To get the function ##\epsilon(t,r)## we have to fulfill local energy-conservation, i.e.,
$$\partial_{\mu} T^{\mu 0}=\partial_{\mu} [\epsilon u^{\mu}]=\dot{\epsilon} - \vec{\nabla} (\epsilon \vec{e}_r)=0.$$
Using the formula for the divergence in spherical coordinates, you get
$$\dot{\epsilon}=\frac{1}{r^2} \partial_r (r^2 \epsilon).$$
The general solution obviously is
$$\epsilon(t,r)=\frac{f(t-r)}{r^2}.$$
Now we have to express ##T^{\mu \nu}## in the frame, where the source moves with velocity ##\beta## in ##z## direction. This is most easily achieved by writing everything in covariant form, but this is very easy since
$$T^{\prime \mu \nu}=\epsilon(x) u^{\prime \mu} u^{\prime \mu}.$$
The energy density in the moving frame thus is
$$\epsilon'(x')=\epsilon(x) (u^{\prime 0})^2,$$
but
$$u^{\prime 0}=\gamma (1+\beta \cos \vartheta) = \frac{1+\beta \cos \vartheta}{\sqrt{1-\beta^2}}$$
and thus indeed
$$\epsilon'=\frac{(1+\beta \cos \vartheta)^2}{1-\beta^2} \epsilon,$$
but now you must consider that ##\cos \vartheta## is the polar angle in the restframe of the source. But you want this in terms of the polar angle in the frame, where the source is moving.

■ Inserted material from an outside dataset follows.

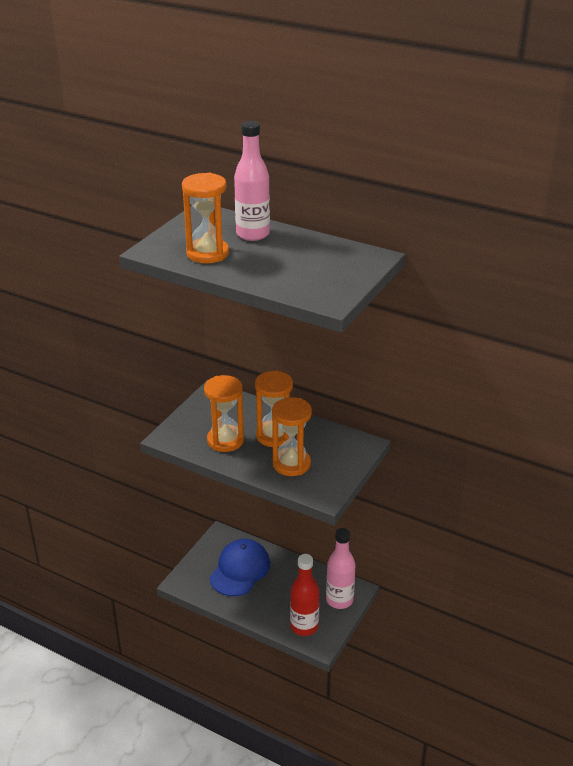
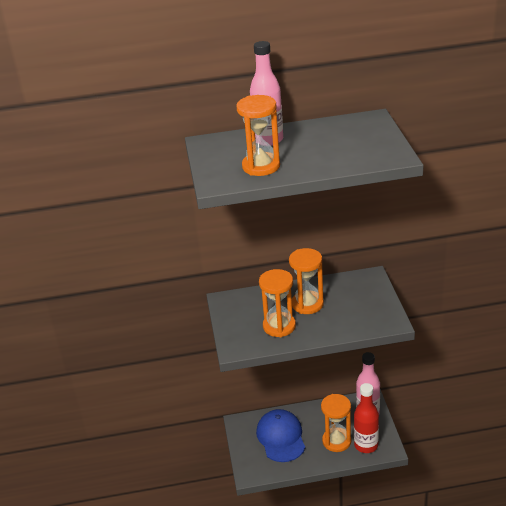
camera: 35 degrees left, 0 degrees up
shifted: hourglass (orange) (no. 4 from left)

To this end we first write everything in covariant form in the restframe. There the four-velocity of the source is ##V=(1,0,0,0)## and the covariant expression for the spatial distance from the origin in the restframe of the source thus is
$$R=r=\sqrt{(V\cdot x)^2-x \cdot x}$$
and
$$u=\frac{1}{R} [x+V (R-V\cdot x)].$$
Finally
$$\epsilon=\frac{f(u \cdot x)}{R}.$$
Now we can simply rewrite everything in the frame where the source moves with velocity ##\beta## along the 3-axis:
$$V'=\gamma(1,0,0,\beta), \quad \gamma=\frac{1}{\sqrt{1-\beta^2}}.$$
Then
$$R=\sqrt{(V' \cdot x')^2-x' \cdot x'}=\sqrt{\gamma^2(t'-\beta r' \cos \vartheta'))^2-t^{\prime 2} + r^{\prime 2}}.$$
Further
$$u' \cdot x'=x' \cdot V'-R=\gamma(t'-\beta r' \cos \vartheta'))-R$$
and again
$$T^{\prime \mu \nu}=\frac{1}{R^2} f(u' \cdot x') u^{\prime \mu} u^{\prime \mu}.$$
Thus you finally get
$$\frac{\epsilon'}{\epsilon}=\frac{T^{\prime 00}}{T^{00}}=\frac{(u^{\prime 0})^2}{(u^0)^2}=(u^{\prime 0})^2.$$
Now
$$u^{\prime 0}=\frac{1}{R} [t'(1-\gamma^2) + \gamma R + \gamma^2 \beta r' \cos \vartheta'].$$
BTW you can easily check that in both frames energy and momentum are conserved,
$$\partial_{\mu} T^{\mu \nu}=\partial_{\mu}' T^{\prime \mu \nu}=0.$$

It's also clear that this calculation takes into account all kinematical effects, i.e., Doppler shift of the frequency/wave length and aberration.